Step 3: The Start of Surrender

“We made a decision to turn our will and lives over to the care of God as we understood him.”

Step Three is an important step in the recovery journey of the alcoholic. The reason step three is so important is because it is the beginning of surrender for the alcoholic who is going on the journey of completing the 12 steps. By the time we get to Step Three, we have already worked Steps One and Two with our sponsors or our groups, and we have opened our minds and demonstrated the willigness we have to try something that is new. This gives us a new sense of hope. But we need to take action.

The most important action in Step Three is the decision. It may be scary to decide to turn your will and life over to the care of God, but it is necessary. And let’s talk about this “God as we understood him” bit. This does not mean that you have to believe in God in a certain way to complete the steps. It does not even have to mean God. It could be simply your Higher Power. You could think of it as a more abstract concept like Love, Family, or the Group.

The third step is too important to make in an impulsive moment. Step Three is a process. You have to be willing to surrender. You may not be there after you complete the first two steps, and that is okay. That is why the steps are a progression, an evolution. They are all about your individual journey with your recovery.

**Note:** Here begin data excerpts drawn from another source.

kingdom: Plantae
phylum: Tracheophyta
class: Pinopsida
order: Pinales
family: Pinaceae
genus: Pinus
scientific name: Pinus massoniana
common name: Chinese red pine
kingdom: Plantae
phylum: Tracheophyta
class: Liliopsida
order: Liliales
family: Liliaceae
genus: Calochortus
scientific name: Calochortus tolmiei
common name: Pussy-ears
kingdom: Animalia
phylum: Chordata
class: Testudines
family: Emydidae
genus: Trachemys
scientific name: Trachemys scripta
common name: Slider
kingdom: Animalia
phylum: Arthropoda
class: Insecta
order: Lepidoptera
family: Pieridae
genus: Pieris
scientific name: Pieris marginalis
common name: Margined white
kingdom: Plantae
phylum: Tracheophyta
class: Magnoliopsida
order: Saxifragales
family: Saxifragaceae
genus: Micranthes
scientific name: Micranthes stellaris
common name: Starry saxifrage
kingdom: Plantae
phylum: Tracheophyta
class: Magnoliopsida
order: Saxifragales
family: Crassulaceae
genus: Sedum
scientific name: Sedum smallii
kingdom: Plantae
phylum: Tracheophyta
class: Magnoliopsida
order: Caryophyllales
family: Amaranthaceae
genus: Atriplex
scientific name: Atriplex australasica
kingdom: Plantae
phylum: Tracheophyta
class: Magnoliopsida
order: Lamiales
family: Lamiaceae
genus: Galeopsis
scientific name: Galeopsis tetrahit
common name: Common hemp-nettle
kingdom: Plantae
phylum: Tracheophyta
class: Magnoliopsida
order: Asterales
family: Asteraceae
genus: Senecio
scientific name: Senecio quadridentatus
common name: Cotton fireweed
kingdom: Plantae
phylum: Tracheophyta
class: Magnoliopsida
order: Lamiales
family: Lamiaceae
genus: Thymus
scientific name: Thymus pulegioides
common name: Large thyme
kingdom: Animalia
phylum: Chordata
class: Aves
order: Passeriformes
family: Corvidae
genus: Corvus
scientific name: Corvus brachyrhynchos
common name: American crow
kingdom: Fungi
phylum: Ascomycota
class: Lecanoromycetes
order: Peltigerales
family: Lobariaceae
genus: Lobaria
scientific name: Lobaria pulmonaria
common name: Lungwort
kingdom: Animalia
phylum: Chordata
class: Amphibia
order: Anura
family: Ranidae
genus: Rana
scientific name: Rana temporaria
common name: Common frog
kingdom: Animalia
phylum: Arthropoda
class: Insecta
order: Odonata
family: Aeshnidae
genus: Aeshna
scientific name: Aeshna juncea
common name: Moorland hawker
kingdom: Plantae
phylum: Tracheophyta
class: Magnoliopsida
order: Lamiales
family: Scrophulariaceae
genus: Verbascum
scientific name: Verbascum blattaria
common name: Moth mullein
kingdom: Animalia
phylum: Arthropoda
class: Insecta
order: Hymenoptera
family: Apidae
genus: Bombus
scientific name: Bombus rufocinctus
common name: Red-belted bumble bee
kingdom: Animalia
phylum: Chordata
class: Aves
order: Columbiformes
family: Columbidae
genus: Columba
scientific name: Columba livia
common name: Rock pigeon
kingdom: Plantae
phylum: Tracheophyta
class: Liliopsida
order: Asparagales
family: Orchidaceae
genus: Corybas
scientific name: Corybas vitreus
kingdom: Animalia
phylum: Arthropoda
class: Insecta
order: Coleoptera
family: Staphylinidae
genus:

Your sponsor, your AA brothers, and your AA sisters will help you through this time. They will help guide you through taking this vital step so that you will not have to do so on your own. Because the most important thing to remember is that in AA, you are never alone.

 

What You Need to Know About the First Step

“We admitted we were powerless over our alcoholism– that our lives had become unmanageable.”

Step One, as it is usually said in Alcoholics Annonymous meetings, is the only step that must be completed in a perfect way. It certainly gives new members an introduction to the AA program and a new opportunity for hope and positivity. Step One will actually be the engine that will power the brand new alcoholic member forward into all of the other steps. Once completed, Step One will offer this positive and new inertia in a powerful way. It will offer a new perspective, a new reassurance, and a new stamina every time the alcoholic feels he can stop his sobriety or step work.

When it comes to the acceptance of the first step, there are a lot of unique challenges. The alcoholics choices pertaining to Step One will be made by the person he or is at the current moment, under the consequences of his or alcoholism and where the disease has taken him or her. There’s a reason Step One is the first step. It must be completed before any of the other steps can be completed.

 

Only when the alcoholic fully understands and completes Step One is he or she ready to go on to Step Two. This is vital to their Step Work as any good sponsor will tell you. Many meetings of AA are dedicated to new members and completing the first step because it is that important.

So what should you do to prepare yourself to start working the steps? Going to meetings is the most important thing. Reading The Big Book will also help you greatly in your quest to complete all of the steps. Another thing you want to do is find a sponsor who works for you. Once you have done all of these things, you will be ready to begin your journey working the 12 steps.